**Task description:** Each line in the entries below that holds the string "Normal" must be copied.

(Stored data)

┌──

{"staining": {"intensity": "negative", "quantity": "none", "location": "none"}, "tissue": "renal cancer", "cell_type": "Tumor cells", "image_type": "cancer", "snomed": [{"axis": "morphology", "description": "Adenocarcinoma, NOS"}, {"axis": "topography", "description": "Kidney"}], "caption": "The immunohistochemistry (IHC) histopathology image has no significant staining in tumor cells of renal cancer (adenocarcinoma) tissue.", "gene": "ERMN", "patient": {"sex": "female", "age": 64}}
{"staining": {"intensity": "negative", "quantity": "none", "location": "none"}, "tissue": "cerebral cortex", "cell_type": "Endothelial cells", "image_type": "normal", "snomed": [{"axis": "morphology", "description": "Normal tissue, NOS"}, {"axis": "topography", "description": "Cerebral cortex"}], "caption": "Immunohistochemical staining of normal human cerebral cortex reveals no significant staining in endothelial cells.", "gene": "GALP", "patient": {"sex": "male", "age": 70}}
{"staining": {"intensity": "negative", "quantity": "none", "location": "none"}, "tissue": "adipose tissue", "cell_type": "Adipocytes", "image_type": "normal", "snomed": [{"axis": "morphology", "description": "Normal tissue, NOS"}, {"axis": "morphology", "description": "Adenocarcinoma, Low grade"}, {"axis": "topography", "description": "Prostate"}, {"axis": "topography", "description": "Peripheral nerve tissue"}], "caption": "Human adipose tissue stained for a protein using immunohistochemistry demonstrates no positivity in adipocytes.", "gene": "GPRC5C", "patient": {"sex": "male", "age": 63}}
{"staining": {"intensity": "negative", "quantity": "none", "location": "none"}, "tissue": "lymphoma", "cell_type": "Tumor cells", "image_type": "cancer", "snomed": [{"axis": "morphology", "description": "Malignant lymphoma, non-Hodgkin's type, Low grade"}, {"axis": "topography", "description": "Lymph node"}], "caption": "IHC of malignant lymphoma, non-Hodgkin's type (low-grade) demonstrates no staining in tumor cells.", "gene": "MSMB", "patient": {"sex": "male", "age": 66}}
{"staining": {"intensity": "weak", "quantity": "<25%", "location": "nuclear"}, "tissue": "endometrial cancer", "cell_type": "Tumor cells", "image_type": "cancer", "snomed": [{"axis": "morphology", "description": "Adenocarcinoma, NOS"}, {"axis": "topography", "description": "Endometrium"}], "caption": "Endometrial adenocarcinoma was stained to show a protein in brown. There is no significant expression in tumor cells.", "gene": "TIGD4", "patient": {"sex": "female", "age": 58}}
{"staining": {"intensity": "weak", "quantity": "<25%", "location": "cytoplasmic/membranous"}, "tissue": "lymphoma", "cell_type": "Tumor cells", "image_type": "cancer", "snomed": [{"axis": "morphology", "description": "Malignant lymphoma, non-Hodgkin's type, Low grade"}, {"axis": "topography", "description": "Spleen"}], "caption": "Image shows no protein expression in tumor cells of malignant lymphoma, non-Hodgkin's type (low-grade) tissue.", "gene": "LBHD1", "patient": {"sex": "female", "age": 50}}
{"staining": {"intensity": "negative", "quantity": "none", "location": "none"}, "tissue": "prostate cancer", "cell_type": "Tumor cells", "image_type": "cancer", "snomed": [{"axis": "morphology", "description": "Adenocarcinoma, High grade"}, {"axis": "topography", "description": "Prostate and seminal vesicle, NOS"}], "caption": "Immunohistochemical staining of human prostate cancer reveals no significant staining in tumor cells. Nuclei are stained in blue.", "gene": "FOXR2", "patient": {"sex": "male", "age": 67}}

└──

**Response:**
{"staining": {"intensity": "negative", "quantity": "none", "location": "none"}, "tissue": "cerebral cortex", "cell_type": "Endothelial cells", "image_type": "normal", "snomed": [{"axis": "morphology", "description": "Normal tissue, NOS"}, {"axis": "topography", "description": "Cerebral cortex"}], "caption": "Immunohistochemical staining of normal human cerebral cortex reveals no significant staining in endothelial cells.", "gene": "GALP", "patient": {"sex": "male", "age": 70}}
{"staining": {"intensity": "negative", "quantity": "none", "location": "none"}, "tissue": "adipose tissue", "cell_type": "Adipocytes", "image_type": "normal", "snomed": [{"axis": "morphology", "description": "Normal tissue, NOS"}, {"axis": "morphology", "description": "Adenocarcinoma, Low grade"}, {"axis": "topography", "description": "Prostate"}, {"axis": "topography", "description": "Peripheral nerve tissue"}], "caption": "Human adipose tissue stained for a protein using immunohistochemistry demonstrates no positivity in adipocytes.", "gene": "GPRC5C", "patient": {"sex": "male", "age": 63}}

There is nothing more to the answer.